И публика была соответствующей. На фоне дам с идеальными прическами, макияжем, и в вечерних платьях, я в своем брючном костюме и с наспех помытой головой, почувствовала себя нищенкой-самозванкой, обманом проникшей в королевский дворец.
– Надо было дома остаться – сама приготовила бы что-нибудь на ужин, – с тоской пробормотала я, пока Платон, обнимая за талию, вел меня через зал к нашему столику.
Он насмешливо покосился на меня:
– Судя по тому, какая ты худая, свою стряпню ты и сама не рискуешь есть.
– Что?! – возмущенно зашипела я. – Нормально я готовлю. А худая, потому что у меня балетный вес. Я за ним слежу. А если тебе не нравится моя фигура…
– Нравится, – перебил он меня, наклоняясь и быстро целуя в плечо. – Очень нравится. Вернемся домой, и я тебе расскажу, какие места нравятся больше всего. И покажу тоже.
– Нет уж! Я к себе домой поеду. И так загостилась у вас, Платон Александрович, – расстроено протянула я.
Не знаю, с чего я так повелась, когда он сказал про мою фигуру, но настроение резко рухнуло вниз. Да и аппетит пропал напрочь, хотя еще пару минут назад я была готова слона съесть без соли и специй.
– Павла, ну-ка, посмотри на меня! – потребовал Платон.
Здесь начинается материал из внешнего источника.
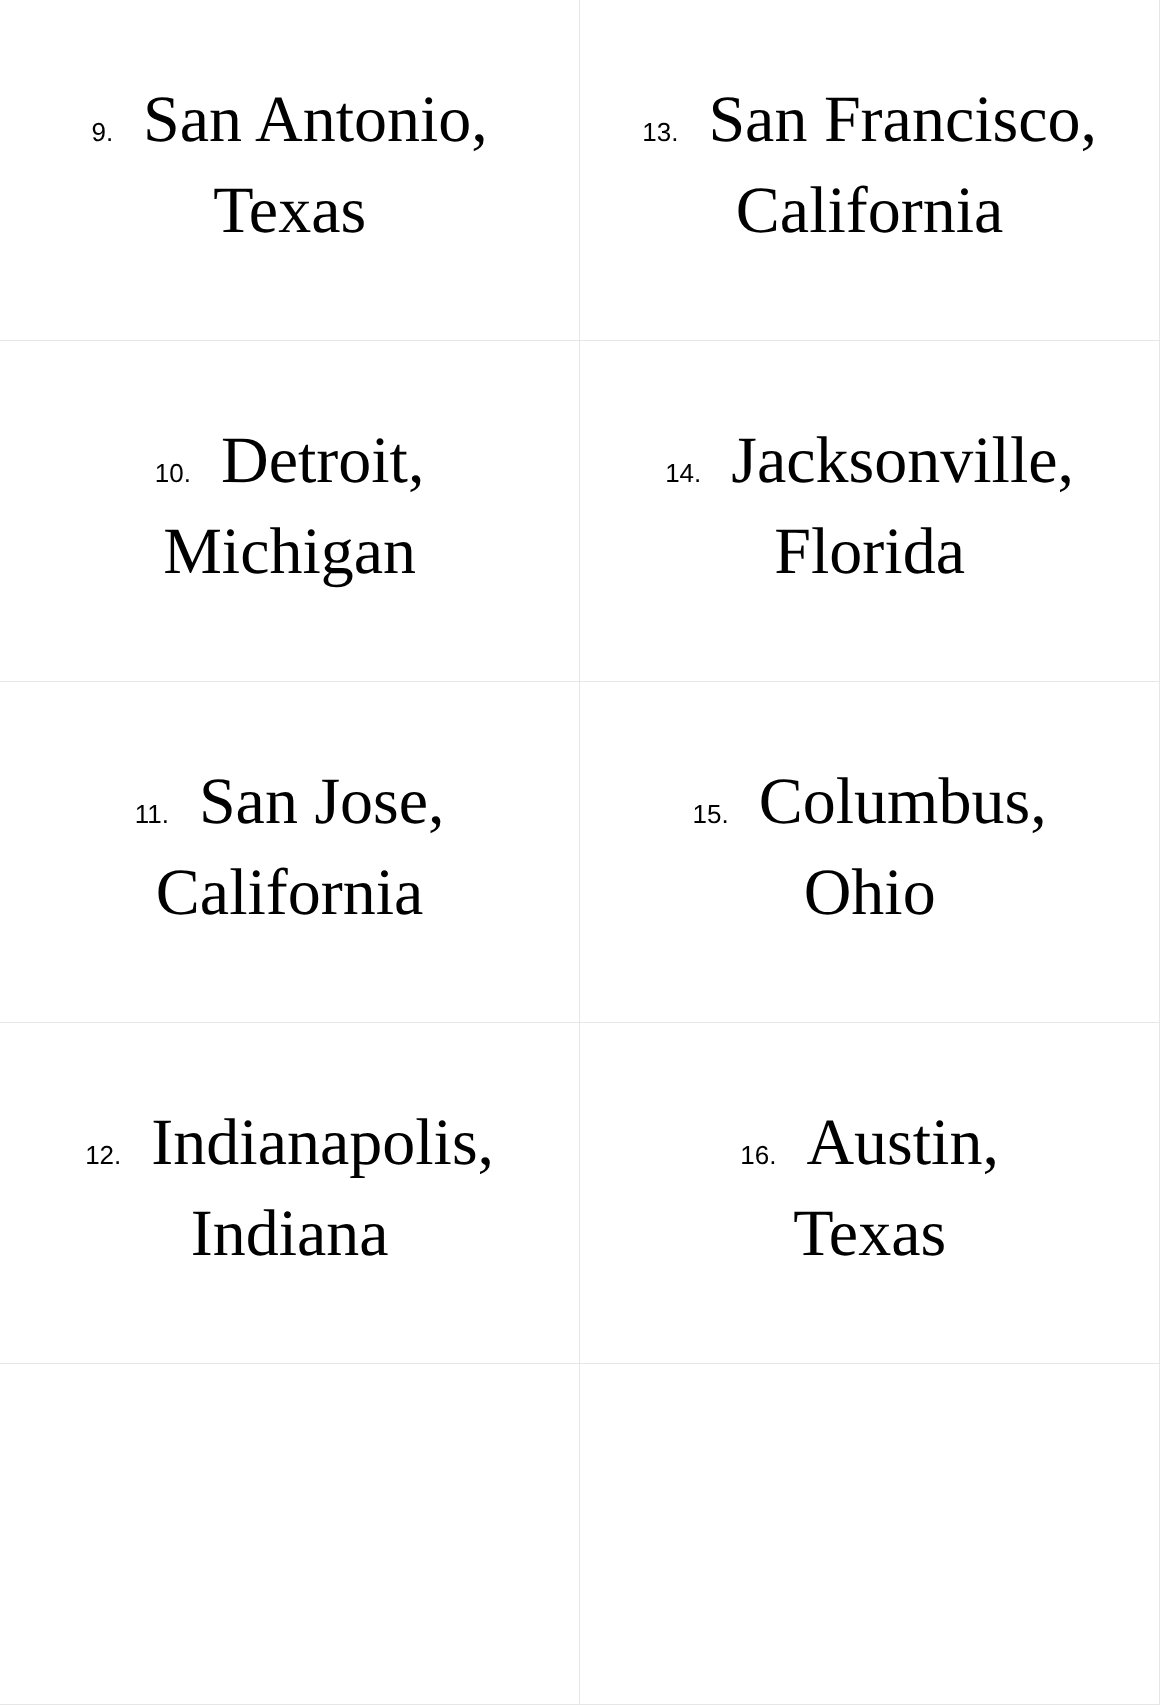| 9. San Antonio, Texas | 13. San Francisco, California |
| 10. Detroit, Michigan | 14. Jacksonville, Florida |
| 11. San Jose, California | 15. Columbus, Ohio |
| 12. Indianapolis, Indiana | 16. Austin, Texas |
Остановился прямо посреди зала и, не обращая внимания на устремленные со всех сторон взгляды, развернул меня к себе. Обнял за скулы и, глядя мне в глаза, серьезно проговорил:
– Ну, ты чего? Я пошутил. У тебя изумительная фигура, и ты похожа на большеглазого эльфа. Ты у меня очень красивая. Я от тебя балдею, между прочим, – он наклонился к моему уху и, ухмыляясь, шепнул: – И еще, ты очень сексуальная…
– Правда? – от его слов я мгновенно растеклась сладкой лужицей.
– Кривда. Пошли уже, обижуха-Павлуха.
– Будешь дразниться, я тебя… – улыбаясь во весь рот, я прижалась к его боку, наплевав на все большее количество таранивших нас взглядов. – Я тебя…
– Съешь. Я понял, – кивнул он, смеясь глазами, и решительно повел меня к столику, возле которого нас поджидал официант с меню в руках.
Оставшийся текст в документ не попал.